D. Chi può essere allora?

R. Bella domanda. Può essere Renzi? Può essere Gianni Cuperlo? O anche Fabrizio Barca? Chiunque sia, occorre un’idea,un programma, una squadra, una politica, una prospettiva. Perché così, non si è capito dove il Pd voglia andare. Perché Enrico Letta, se non sbaglio, stamane ha detto di voler durare cinque anni_

D. Parrebbe così..

R. Prima il tempo necessario per fare alcune riforme, poi 18 mesi, ora siamo a cinque anni. E nel frattempo il Pd che fa? Cosa dice agli elettori che torneranno ai seggi? Che hanno governato cinque anni con B. perché non sapevano che cosa fare?

D. Un nome fra quelli da lei citati, Barca, dopo aver suscitato molte speranze, pare essersi eclissato. Perché?

R. L’apparato del partito non ha gradito. Barca non ha riscosso un grande risultato col suo documento. È stato sentito come il professore che fa la sua lezioncina, come quello che viene da fuori a dire che cosa fare: recuperate le sezioni, organizzate la struttura ecc. Classica reazione: «Vabbè, e chi sei?». Dico il dirigente medio eh, io lo conosco e lo stimo da tanto. Questa reazione sorda e un po’ ostile sembra dire: «Prima devi sporcarti le mani col congresso».

D. A proposito di congresso, è iniziato il tormentone della necessità che il segretario sia distinto da candidato premier. Che gliene pare?

R. Problema irrilevante. Così non vanno da nessuna parte. Ma dico io: se uno è leader del partito, perché non può essere candidato premier? Non ne trovano neanche uno, figurati due. Ne trovassero uno almeno, uno! Si sono attaccati all’ex segretario della Cgil per fargli traghettare il partito, non si sa dove. Mi pare ci sia una grande confusione.

D. Ad aumentare la confusione c’è un ex segretario, Pier Luigi Bersani, che pare essersi ributtato subito nell’agone.
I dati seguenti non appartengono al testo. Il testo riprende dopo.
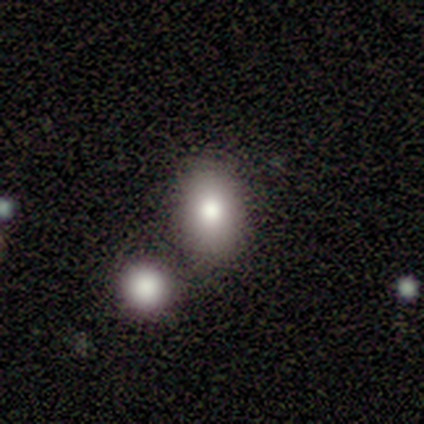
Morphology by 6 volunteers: Overall: smooth (100%). How rounded: in between (100%). Merging: none (100%).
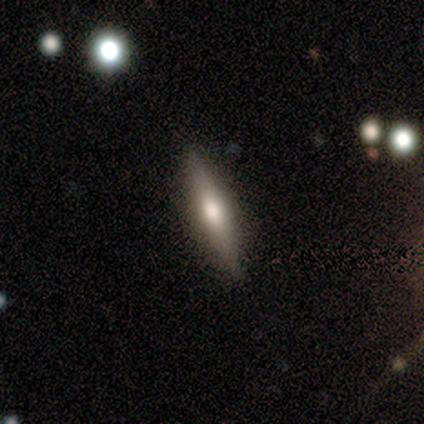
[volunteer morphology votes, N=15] Overall: featured or disk (73%). Edge-on disk: yes (91%). Edge-on bulge: rounded (80%). Merging: none (100%).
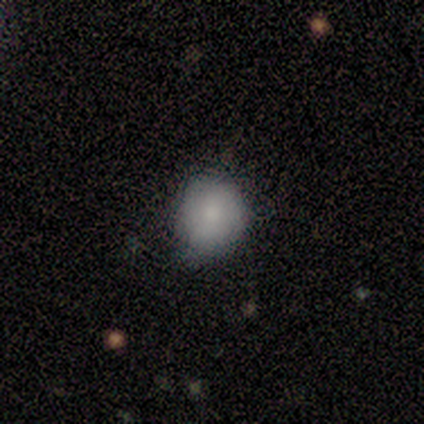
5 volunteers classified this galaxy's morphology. Q: Smooth or featured?
A: featured or disk (60%); runner-up: smooth (40%)
Q: Edge-on disk?
A: no (100%)
Q: Bar?
A: no (100%)
Q: Spiral arms?
A: yes (67%); runner-up: no (33%)
Q: Spiral winding?
A: medium (100%)
Q: Spiral arm count?
A: 2 (50%); tied with: can't tell (50%)
Q: Bulge size?
A: large (67%); runner-up: small (33%)
Q: Merging?
A: none (80%); runner-up: minor disturbance (20%)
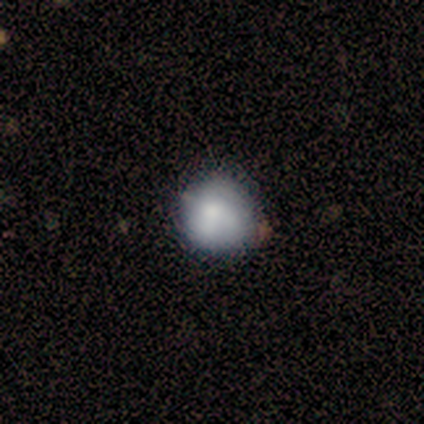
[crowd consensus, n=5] Smooth or featured? smooth (60%)
How rounded? round (67%)
Merging? none (100%)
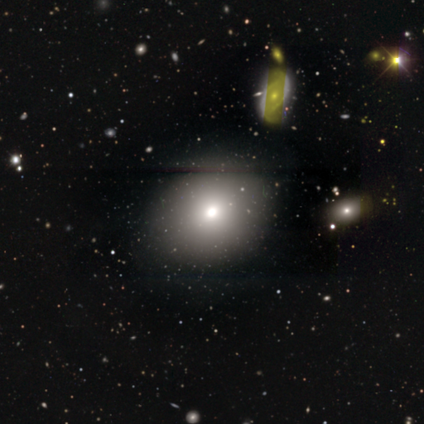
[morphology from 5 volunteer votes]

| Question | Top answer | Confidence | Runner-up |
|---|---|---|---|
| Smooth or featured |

Non era meglio prendersi una pausa, come avevano fatto, a suo tempo, Massimo D’Alema e Walter Veltroni?

R. Ma quale pausa? Veltroni si è autorottamato ma poi ha fatto libri, riempie teatri, rilascia interviste. C’è sempre stato. D’Alema poi non è mai uscito. Ma è giusto, è il loro lavoro_

D. Secondo qualcuno l’aver dilapidato un patrimonio di consenso, come nel caso di Bersani, doveva suggerire di stare un po’ fermo un giro_

R. Intendiamoci Bersani ha sbagliato la campagna elettorale, ha le sue responsabilità, ma ricordiamoci della Dc, un grande partito che non ho mai amato: c’erano leader che, in certi momenti, erano in auge, in altri prendevano le botte. Ma stavano lì. Erano dei dirigenti. E così Bersani, al quale non sono attaccato, ma il punto è che lì dovrebbe essere la nuova leva del partito. Gente che dicesse: «Adesso basta, facciamo noi e vi chiamiamo se abbiamo bisogno». La vede? I giovani sono tutti legati qualcuno.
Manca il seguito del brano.